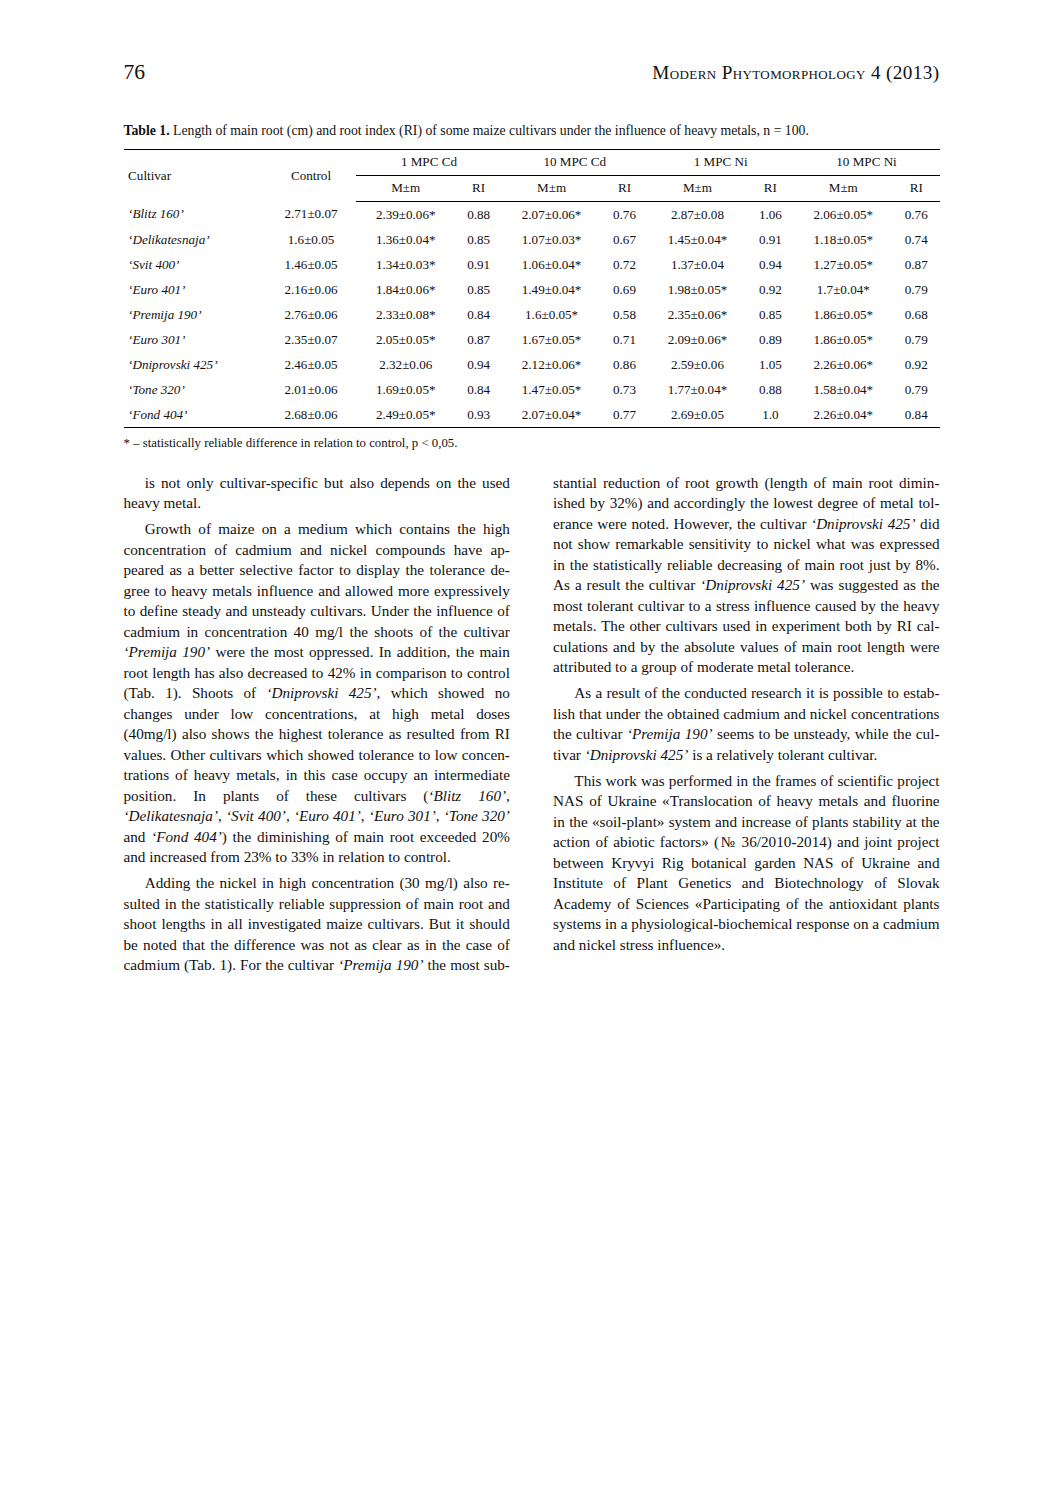76
Modern Phytomorphology 4 (2013)
Table 1. Length of main root (cm) and root index (RI) of some maize cultivars under the influence of heavy metals, n = 100.
| Cultivar | Control | 1 MPC Cd | 10 MPC Cd | 1 MPC Ni | 10 MPC Ni |
| --- | --- | --- | --- | --- | --- |
| M±m | RI | M±m | RI | M±m | RI | M±m | RI |
| ‘Blitz 160’ | 2.71±0.07 | 2.39±0.06* | 0.88 | 2.07±0.06* | 0.76 | 2.87±0.08 | 1.06 | 2.06±0.05* | 0.76 |
| ‘Delikatesnaja’ | 1.6±0.05 | 1.36±0.04* | 0.85 | 1.07±0.03* | 0.67 | 1.45±0.04* | 0.91 | 1.18±0.05* | 0.74 |
| ‘Svit 400’ | 1.46±0.05 | 1.34±0.03* | 0.91 | 1.06±0.04* | 0.72 | 1.37±0.04 | 0.94 | 1.27±0.05* | 0.87 |
| ‘Euro 401’ | 2.16±0.06 | 1.84±0.06* | 0.85 | 1.49±0.04* | 0.69 | 1.98±0.05* | 0.92 | 1.7±0.04* | 0.79 |
| ‘Premija 190’ | 2.76±0.06 | 2.33±0.08* | 0.84 | 1.6±0.05* | 0.58 | 2.35±0.06* | 0.85 | 1.86±0.05* | 0.68 |
| ‘Euro 301’ | 2.35±0.07 | 2.05±0.05* | 0.87 | 1.67±0.05* | 0.71 | 2.09±0.06* | 0.89 | 1.86±0.05* | 0.79 |
| ‘Dniprovski 425’ | 2.46±0.05 | 2.32±0.06 | 0.94 | 2.12±0.06* | 0.86 | 2.59±0.06 | 1.05 | 2.26±0.06* | 0.92 |
| ‘Tone 320’ | 2.01±0.06 | 1.69±0.05* | 0.84 | 1.47±0.05* | 0.73 | 1.77±0.04* | 0.88 | 1.58±0.04* | 0.79 |
| ‘Fond 404’ | 2.68±0.06 | 2.49±0.05* | 0.93 | 2.07±0.04* | 0.77 | 2.69±0.05 | 1.0 | 2.26±0.04* | 0.84 |
* – statistically reliable difference in relation to control, p < 0,05.
is not only cultivar-specific but also depends on the used heavy metal.
Growth of maize on a medium which contains the high concentration of cadmium and nickel compounds have appeared as a better selective factor to display the tolerance degree to heavy metals influence and allowed more expressively to define steady and unsteady cultivars. Under the influence of cadmium in concentration 40 mg/l the shoots of the cultivar ‘Premija 190’ were the most oppressed. In addition, the main root length has also decreased to 42% in comparison to control (Tab. 1). Shoots of ‘Dniprovski 425’, which showed no changes under low concentrations, at high metal doses (40mg/l) also shows the highest tolerance as resulted from RI values. Other cultivars which showed tolerance to low concentrations of heavy metals, in this case occupy an intermediate position. In plants of these cultivars (‘Blitz 160’, ‘Delikatesnaja’, ‘Svit 400’, ‘Euro 401’, ‘Euro 301’, ‘Tone 320’ and ‘Fond 404’) the diminishing of main root exceeded 20% and increased from 23% to 33% in relation to control.
Adding the nickel in high concentration (30 mg/l) also resulted in the statistically reliable suppression of main root and shoot lengths in all investigated maize cultivars. But it should be noted that the difference was not as clear as in the case of cadmium (Tab. 1). For the cultivar ‘Premija 190’ the most substantial reduction of root growth (length of main root diminished by 32%) and accordingly the lowest degree of metal tolerance were noted. However, the cultivar ‘Dniprovski 425’ did not show remarkable sensitivity to nickel what was expressed in the statistically reliable decreasing of main root just by 8%. As a result the cultivar ‘Dniprovski 425’ was suggested as the most tolerant cultivar to a stress influence caused by the heavy metals. The other cultivars used in experiment both by RI calculations and by the absolute values of main root length were attributed to a group of moderate metal tolerance.
As a result of the conducted research it is possible to establish that under the obtained cadmium and nickel concentrations the cultivar ‘Premija 190’ seems to be unsteady, while the cultivar ‘Dniprovski 425’ is a relatively tolerant cultivar.
This work was performed in the frames of scientific project NAS of Ukraine «Translocation of heavy metals and fluorine in the «soil-plant» system and increase of plants stability at the action of abiotic factors» (№ 36/2010-2014) and joint project between Kryvyi Rig botanical garden NAS of Ukraine and Institute of Plant Genetics and Biotechnology of Slovak Academy of Sciences «Participating of the antioxidant plants systems in a physiological-biochemical response on a cadmium and nickel stress influence».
#####
* _Your objective_
In the listing above, find each line with the word "that" and return it.

* _Your solution_
Adding the nickel in high concentration (30 mg/l) also resulted in the statistically reliable suppression of main root and shoot lengths in all investigated maize cultivars. But it should be noted that the difference was not as clear as in the case of cadmium (Tab. 1). For the cultivar ‘Premija 190’ the most substantial reduction of root growth (length of main root diminished by 32%) and accordingly the lowest degree of metal tolerance were noted. However, the cultivar ‘Dniprovski 425’ did not show remarkable sensitivity to nickel what was expressed in the statistically reliable decreasing of main root just by 8%. As a result the cultivar ‘Dniprovski 425’ was suggested as the most tolerant cultivar to a stress influence caused by the heavy metals. The other cultivars used in experiment both by RI calculations and by the absolute values of main root length were attributed to a group of moderate metal tolerance.
As a result of the conducted research it is possible to establish that under the obtained cadmium and nickel concentrations the cultivar ‘Premija 190’ seems to be unsteady, while the cultivar ‘Dniprovski 425’ is a relatively tolerant cultivar.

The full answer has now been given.